The woman in question, Karina (Ashley Bell, The Day) and Paul (Wyatt Russell, Cowboys & Aliens) are the last survivors after a massive horde of walkers swarms over their camp. Alone, injured, and with little more than the clothes on their backs, the duo must make their way across country to find medical help of they have any hope of continuing to live. Only problem is, every place they find has been hopelessly overrun.

In episode two, they meet a fellow survivor, who, in the longstanding tradition of The Walking Dead, may or may not be a godsend. She seems great at first, but gets creepier and creepier as you go. We know that some survivors can be actually good, like Hershel (Scott Wilson) and his people, but we’re also well aware that there are folks like the Governor (David Morrissey) lurking out there. Where will this new one fall? It won’t take you long to figure out that there’s something not right with this lady.

Eventually you realize that you’ve been here before, to this very hospital. It’s been years, but you’d recognize those abandoned hallways and that door anywhere, wouldn’t you? So now you see how it all ties into the larger picture, but what other surprises wait in store?

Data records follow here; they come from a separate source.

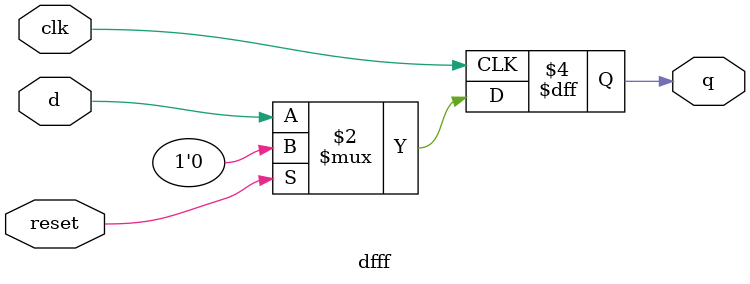
<source format=sv>
module top_module (
    input clk,
    input reset,            // Synchronous reset
    input [7:0] d,
    output [7:0] q
);
    dfff dff1(clk, reset, d[0], q[0]);
    dfff dff2(clk, reset, d[1], q[1]);
    dfff dff3(clk, reset, d[2], q[2]);
    dfff dff4(clk, reset, d[3], q[3]);
    dfff dff5(clk, reset, d[4], q[4]);
    dfff dff6(clk, reset, d[5], q[5]);
    dfff dff7(clk, reset, d[6], q[6]);
    dfff dff8(clk, reset, d[7], q[7]);
   
endmodule
module dfff(input clk, input reset, input d, output q);
    always @(posedge clk) begin
        q<=d;
        if(reset)
            q<=0;
    end
endmodule


</source>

Clocking in at just over ten minutes, the third chapter of “The Oath” is easily the longest. As you can imagine, this is the part where Karina’s outlook takes a turn towards the grim side of things. There’s lots of talk about watching your friends be torn apart, going out on your terms, and what the hell are you even living for anyway? You know, real sunny, uplifting subjects.

While “The Oath” is a decent enough distraction, and should help sate rabid fans until The Walking Dead returns for season four on Sunday, October 13, you can’t shake the feeling that this is territory that has already been covered, both literally and figuratively. You can appreciate that Luke Passmore’s script is trying to go the route of Robert Kirkman’s comics—hard moral choices and moody atmosphere rather than all out zombie action—but these shorts never quite deliver. This is nice, but underwhelming.